Task item -
Keep the lines exact and the pictures out as you repeat the following listing.

▬▬▬▬▬▬

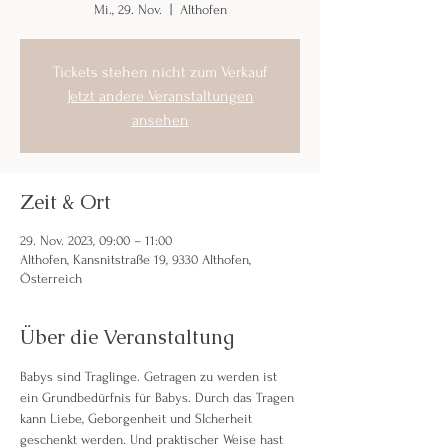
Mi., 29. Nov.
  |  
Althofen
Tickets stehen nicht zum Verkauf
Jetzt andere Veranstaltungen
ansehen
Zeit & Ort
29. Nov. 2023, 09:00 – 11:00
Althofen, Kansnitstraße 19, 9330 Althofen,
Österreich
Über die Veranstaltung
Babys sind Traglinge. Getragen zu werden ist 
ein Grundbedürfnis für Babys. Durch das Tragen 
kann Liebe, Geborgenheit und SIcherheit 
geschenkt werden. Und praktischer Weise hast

▬▬▬▬▬▬

Exercise response -
Mi., 29. Nov.
  |  
Althofen
Tickets stehen nicht zum Verkauf
Jetzt andere Veranstaltungen
ansehen
Zeit & Ort
29. Nov. 2023, 09:00 – 11:00
Althofen, Kansnitstraße 19, 9330 Althofen,
Österreich
Über die Veranstaltung
Babys sind Traglinge. Getragen zu werden ist 
ein Grundbedürfnis für Babys. Durch das Tragen 
kann Liebe, Geborgenheit und SIcherheit 
geschenkt werden. Und praktischer Weise hast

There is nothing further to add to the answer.